Y	Hacker News new \| ask \| show \| jobs

by gnat 1136 days ago

I find that when it writes code, I can't trust its output. I handle that by being Grumpy Old Programmer: I eyeball it closely and ask myself about error handling, assumptions, off-by-one errors, is it confusing the 1.1 API with 2.0, is it efficient or naive, and all the other questions that happen in a code review.

So you're pushing 100 Chinese numbers through ChatGPT to get Arabic equivalents. What do you then do to ensure the quality of output is high? Do you eyeball the list and go "hm, seems plausible"? Spot checks? Is there some context around the lists that means erroneous translations will be quite obvious to the trained eye?

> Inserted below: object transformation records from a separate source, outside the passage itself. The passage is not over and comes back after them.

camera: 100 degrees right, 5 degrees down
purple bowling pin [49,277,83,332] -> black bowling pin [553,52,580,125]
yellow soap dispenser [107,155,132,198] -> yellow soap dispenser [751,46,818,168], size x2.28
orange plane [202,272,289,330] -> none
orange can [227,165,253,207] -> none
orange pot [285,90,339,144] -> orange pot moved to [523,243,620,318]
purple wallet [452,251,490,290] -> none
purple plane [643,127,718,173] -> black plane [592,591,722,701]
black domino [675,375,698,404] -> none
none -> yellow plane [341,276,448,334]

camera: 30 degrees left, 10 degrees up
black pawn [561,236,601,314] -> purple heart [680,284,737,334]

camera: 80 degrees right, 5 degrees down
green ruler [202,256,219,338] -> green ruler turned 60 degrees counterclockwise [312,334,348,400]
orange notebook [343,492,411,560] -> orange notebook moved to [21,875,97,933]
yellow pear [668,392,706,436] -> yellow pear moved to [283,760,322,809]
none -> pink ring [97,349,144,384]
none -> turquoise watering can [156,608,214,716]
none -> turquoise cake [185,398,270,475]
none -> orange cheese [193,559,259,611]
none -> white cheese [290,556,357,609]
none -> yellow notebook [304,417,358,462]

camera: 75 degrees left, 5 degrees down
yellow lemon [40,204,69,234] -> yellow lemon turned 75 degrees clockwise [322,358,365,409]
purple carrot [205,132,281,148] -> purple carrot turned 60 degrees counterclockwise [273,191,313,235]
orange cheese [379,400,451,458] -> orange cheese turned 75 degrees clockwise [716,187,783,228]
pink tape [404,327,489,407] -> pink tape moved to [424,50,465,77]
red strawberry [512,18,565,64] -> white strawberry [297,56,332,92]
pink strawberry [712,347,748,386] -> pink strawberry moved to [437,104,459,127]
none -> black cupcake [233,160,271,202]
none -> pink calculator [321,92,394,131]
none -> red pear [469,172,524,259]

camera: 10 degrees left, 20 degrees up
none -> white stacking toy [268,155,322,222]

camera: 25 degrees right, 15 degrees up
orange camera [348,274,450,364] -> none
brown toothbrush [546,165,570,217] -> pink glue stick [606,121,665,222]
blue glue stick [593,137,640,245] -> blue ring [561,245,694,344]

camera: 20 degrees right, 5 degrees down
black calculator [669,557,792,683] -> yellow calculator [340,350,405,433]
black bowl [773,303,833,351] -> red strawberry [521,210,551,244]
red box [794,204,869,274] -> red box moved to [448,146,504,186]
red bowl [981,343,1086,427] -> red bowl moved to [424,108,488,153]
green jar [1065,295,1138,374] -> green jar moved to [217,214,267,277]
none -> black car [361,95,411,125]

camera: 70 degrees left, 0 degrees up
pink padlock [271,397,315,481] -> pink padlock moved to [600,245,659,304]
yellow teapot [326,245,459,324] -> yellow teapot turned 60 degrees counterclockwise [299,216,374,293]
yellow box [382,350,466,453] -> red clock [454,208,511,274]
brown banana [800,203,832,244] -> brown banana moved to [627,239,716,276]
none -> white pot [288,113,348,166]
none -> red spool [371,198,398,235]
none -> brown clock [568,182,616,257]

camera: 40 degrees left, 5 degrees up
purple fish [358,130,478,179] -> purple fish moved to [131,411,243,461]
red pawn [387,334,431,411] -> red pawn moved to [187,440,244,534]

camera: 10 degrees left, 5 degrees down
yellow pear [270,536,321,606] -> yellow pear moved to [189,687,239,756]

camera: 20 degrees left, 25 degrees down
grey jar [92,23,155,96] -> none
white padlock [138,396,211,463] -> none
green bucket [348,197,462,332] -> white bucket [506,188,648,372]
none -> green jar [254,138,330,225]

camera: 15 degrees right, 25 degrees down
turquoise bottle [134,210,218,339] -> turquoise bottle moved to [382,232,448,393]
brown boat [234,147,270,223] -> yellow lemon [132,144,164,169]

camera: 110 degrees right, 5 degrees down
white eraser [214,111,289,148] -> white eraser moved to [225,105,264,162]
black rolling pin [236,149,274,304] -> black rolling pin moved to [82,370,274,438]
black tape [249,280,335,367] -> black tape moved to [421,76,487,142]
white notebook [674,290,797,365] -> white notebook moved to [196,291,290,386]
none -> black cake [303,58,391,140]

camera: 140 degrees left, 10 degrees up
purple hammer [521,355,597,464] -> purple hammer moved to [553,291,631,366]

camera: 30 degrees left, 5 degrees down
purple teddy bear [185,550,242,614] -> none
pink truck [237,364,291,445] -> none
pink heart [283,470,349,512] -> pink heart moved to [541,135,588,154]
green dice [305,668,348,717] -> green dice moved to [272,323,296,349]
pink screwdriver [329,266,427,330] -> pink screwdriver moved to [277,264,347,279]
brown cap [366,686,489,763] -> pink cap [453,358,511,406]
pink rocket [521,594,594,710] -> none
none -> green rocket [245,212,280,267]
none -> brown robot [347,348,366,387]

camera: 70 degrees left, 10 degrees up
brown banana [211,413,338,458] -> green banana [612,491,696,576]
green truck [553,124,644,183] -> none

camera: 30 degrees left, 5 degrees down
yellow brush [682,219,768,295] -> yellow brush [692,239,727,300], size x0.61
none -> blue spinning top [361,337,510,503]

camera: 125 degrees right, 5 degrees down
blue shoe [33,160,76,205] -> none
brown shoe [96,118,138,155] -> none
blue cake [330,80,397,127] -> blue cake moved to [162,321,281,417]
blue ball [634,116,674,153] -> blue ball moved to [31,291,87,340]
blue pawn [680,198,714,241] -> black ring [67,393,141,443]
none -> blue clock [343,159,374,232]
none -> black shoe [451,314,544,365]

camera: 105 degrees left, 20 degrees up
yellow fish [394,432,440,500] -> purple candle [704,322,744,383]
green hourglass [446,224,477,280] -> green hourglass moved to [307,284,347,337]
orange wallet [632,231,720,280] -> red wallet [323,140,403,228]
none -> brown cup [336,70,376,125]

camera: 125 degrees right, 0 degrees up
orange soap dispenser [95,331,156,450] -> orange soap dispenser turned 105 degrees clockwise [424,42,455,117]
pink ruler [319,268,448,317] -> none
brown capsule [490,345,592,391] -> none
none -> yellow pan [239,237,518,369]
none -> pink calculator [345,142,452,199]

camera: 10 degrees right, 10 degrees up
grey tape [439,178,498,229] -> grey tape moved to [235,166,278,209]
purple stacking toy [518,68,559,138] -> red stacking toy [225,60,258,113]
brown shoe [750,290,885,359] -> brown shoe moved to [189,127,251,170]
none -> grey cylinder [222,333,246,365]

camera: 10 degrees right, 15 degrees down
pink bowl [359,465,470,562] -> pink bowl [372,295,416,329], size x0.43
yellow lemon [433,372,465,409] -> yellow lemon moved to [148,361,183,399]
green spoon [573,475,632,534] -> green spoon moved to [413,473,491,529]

I'm always curious what QA looks like in other fields.

1 comments

tatrajim 1128 days ago

I'm working with historical documents from the 18th century, and will likely be the last person to look at them for a decade or so, and consequently need to be correct. I translate them quickly manually, then use ChatGPT to check my efforts. It tends to catch my errors (about 1 in 20) and I catch its predictable mistakes (easy to see), which occur about 1 time in 10. The type of mistakes it makes (inventing a number in the 1000s position instead of using a 0) are ones I am unlikely to make, and vice versa (I am usually off by one due to a typo). So a strange, but serviceable team.